Exercise instructions - Leave the pictures out and reproduce all the entries word for word.
Data section start
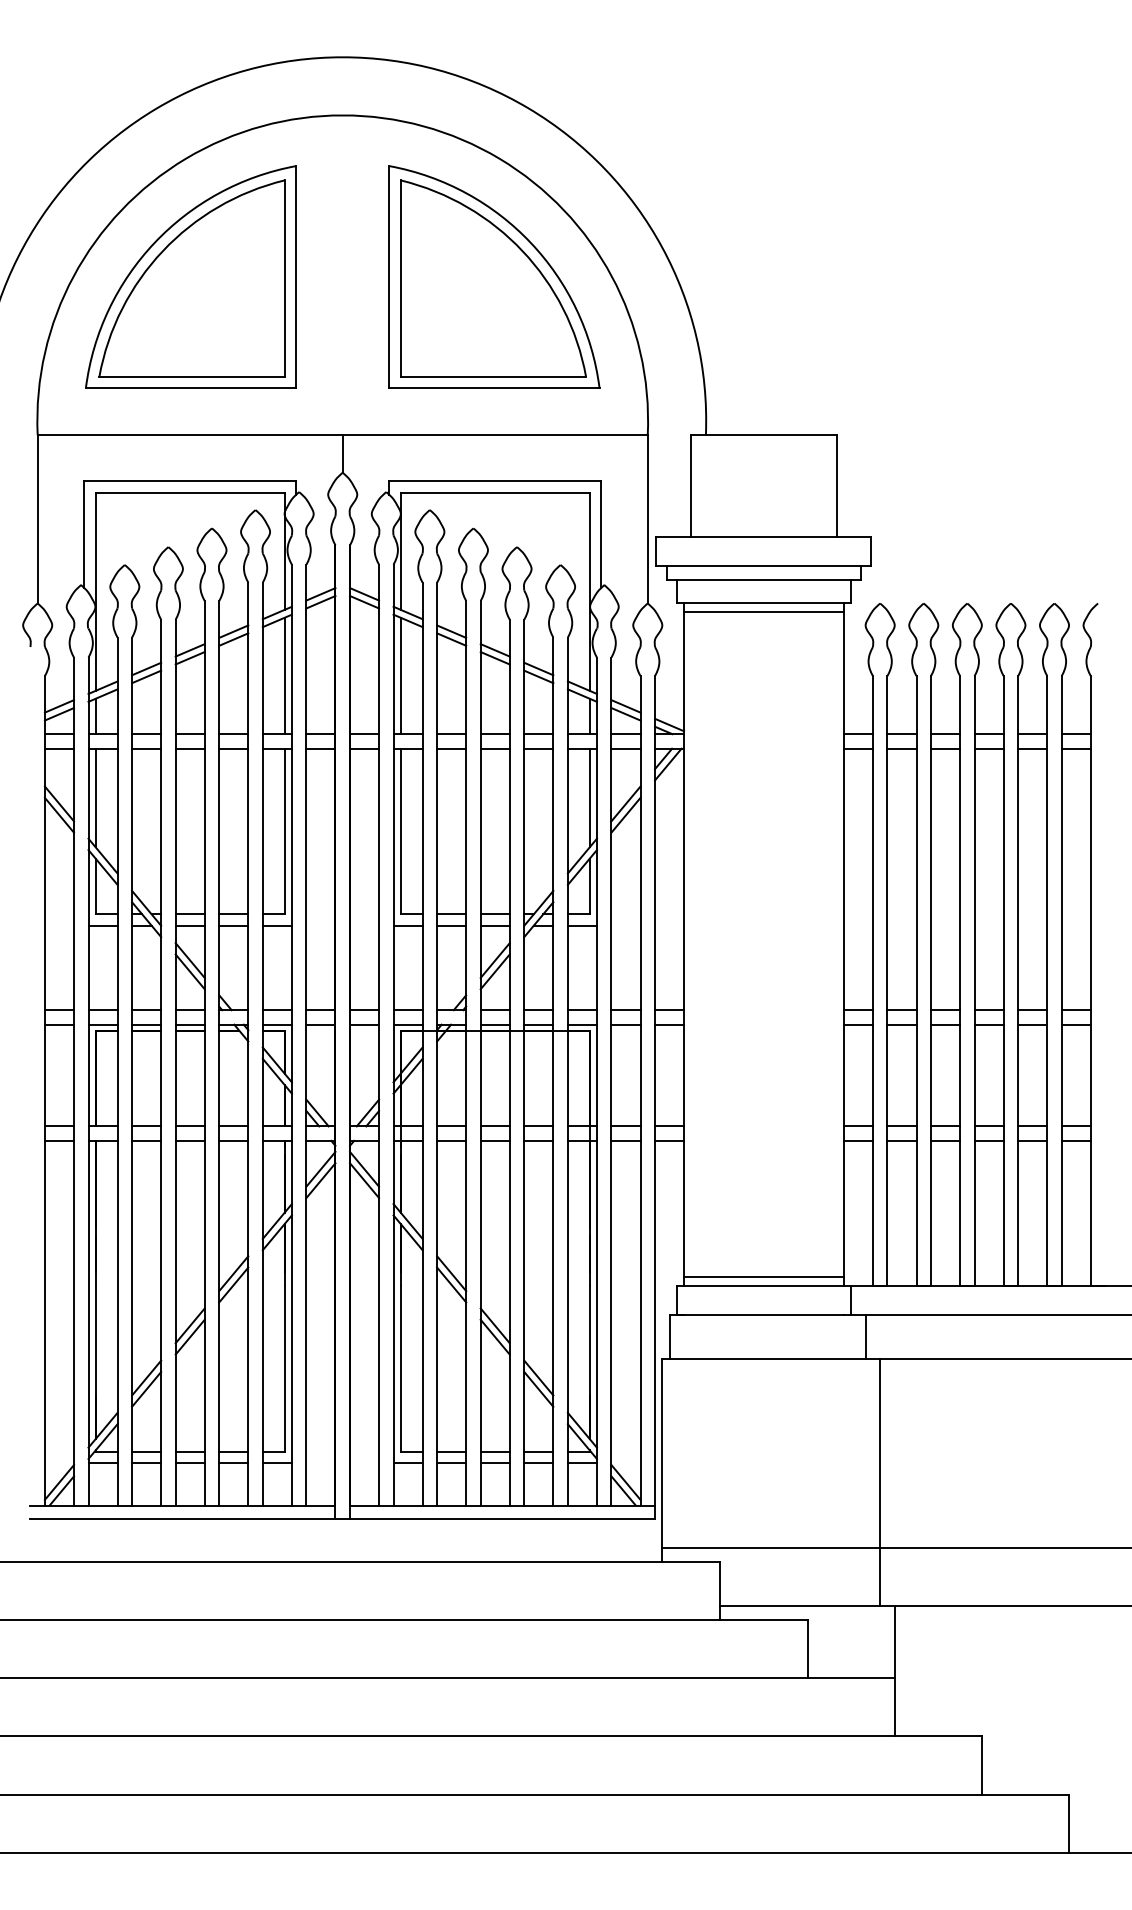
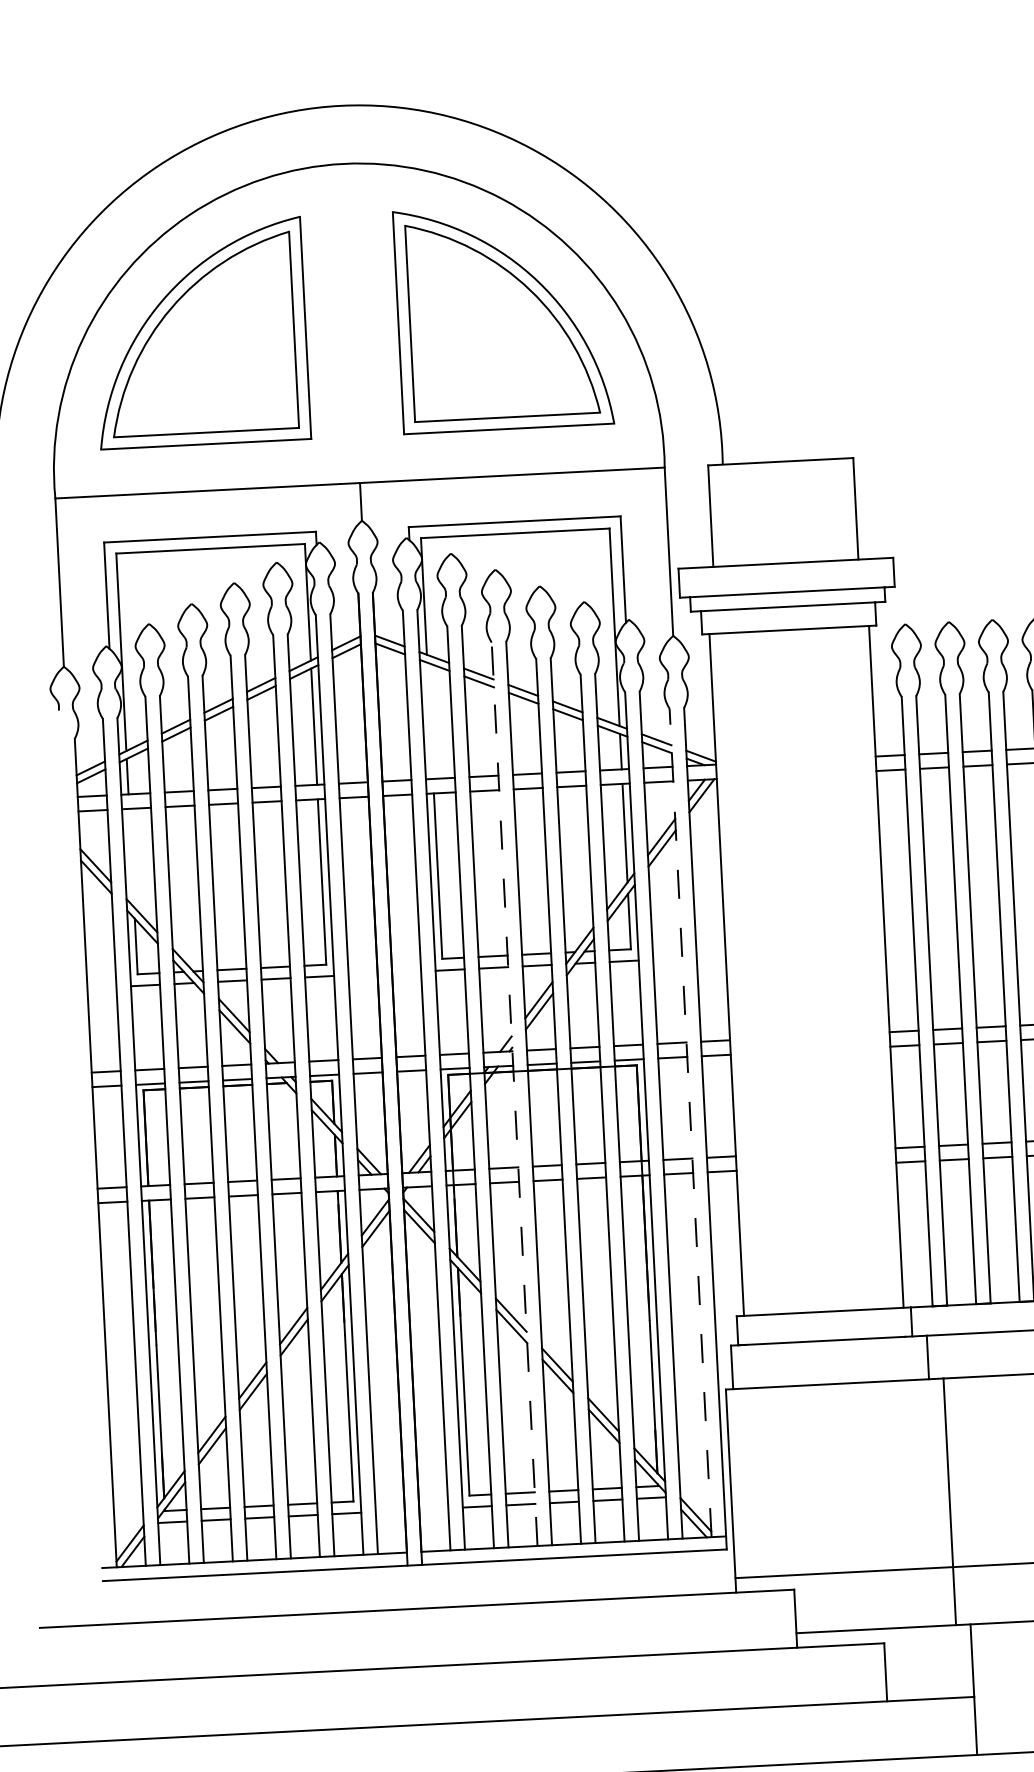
line: (763, 612) -> (789, 639), removed
line: (400, 675) -> (429, 720), removed
line: (95, 797) -> (131, 857), removed
line: (466, 1052) -> (514, 1093), solid -> dashed
line: (640, 1090) -> (690, 1122), solid -> dashed
line: (763, 1277) -> (822, 1303), removed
Data section end
Exercise answer -
line: (763, 612) -> (789, 639), removed
line: (400, 675) -> (429, 720), removed
line: (95, 797) -> (131, 857), removed
line: (466, 1052) -> (514, 1093), solid -> dashed
line: (640, 1090) -> (690, 1122), solid -> dashed
line: (763, 1277) -> (822, 1303), removed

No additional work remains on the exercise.